思い切り振り返ると、彼は何でもないような顔をしている。むしろ私が驚いていることに対して少し驚いているくらいで。
「な、何言ってんの!?」
「いや、そのまんまだけど。それ書くより婚姻届書く方が楽そう。そういうのもありじゃない?」
「え、ちょ、ちょっ、いや、え?」
「動揺しすぎでしょ」
「いや、するでしょ普通!?」
話がぶっ飛びすぎて、頭がついていかない。
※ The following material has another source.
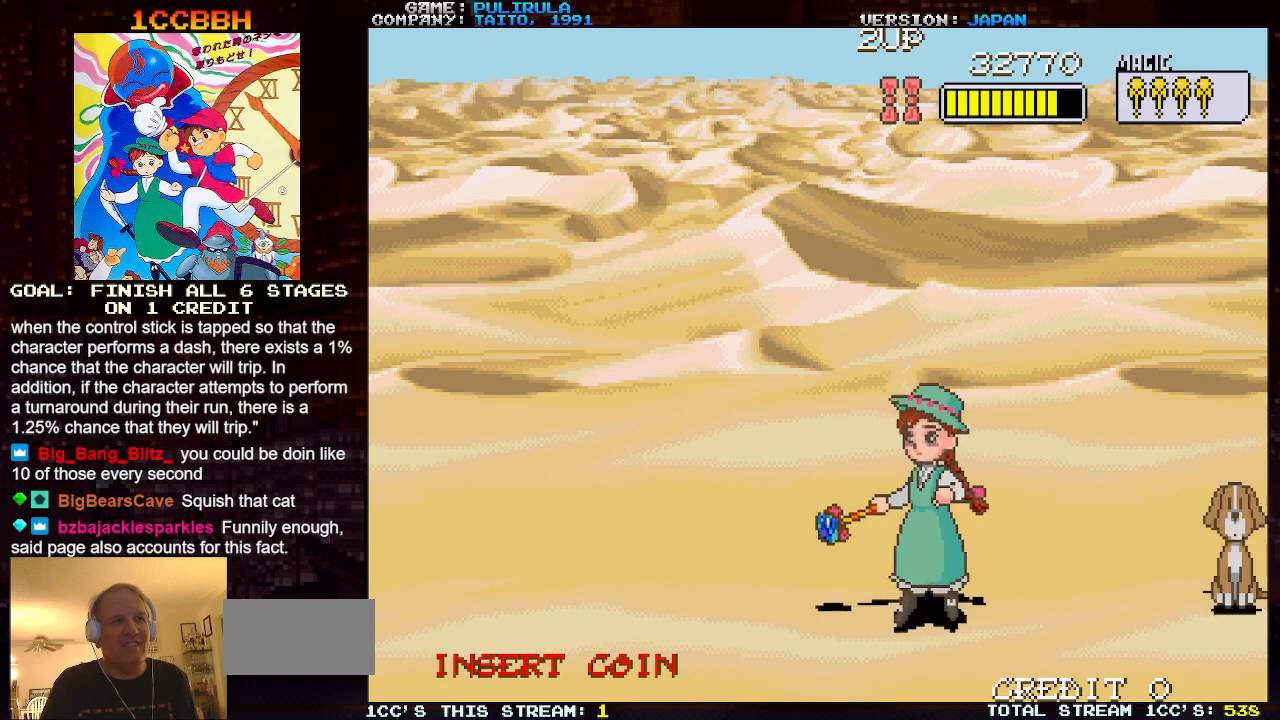
{"buttons": [], "left_stick": "left", "events": []}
ちょっと待って今なんて言ったこいつは!?
「お前のこと知りもしないやつが、
「それは……」
「で、どう? 俺はいつでも役所に取りに行けるけど」
「……チョットカンガエサセテクダサイ」
「片言て」
そうか、そういう選択肢もあったのか。あった、のか? あったとして、それはありなのか? 答えが出ない自問自答を繰り返してぐるぐる、ぐるぐる。今までのらりくらりと人生を過ごしていた彼のようにはなれない。その話にあっさり飛びつくほどの度胸は、私にはまだない。
どちらもおんなじ、ペラペラの紙切れ一枚。
でもきっと、彼の言うその紙に書く自分の名前は、今まで腐るほど履歴書に書いてきたどの字よりも綺麗に、そして最高に軽やかに書けるのだろうな──なんて、ちょっと考えてしまうのである。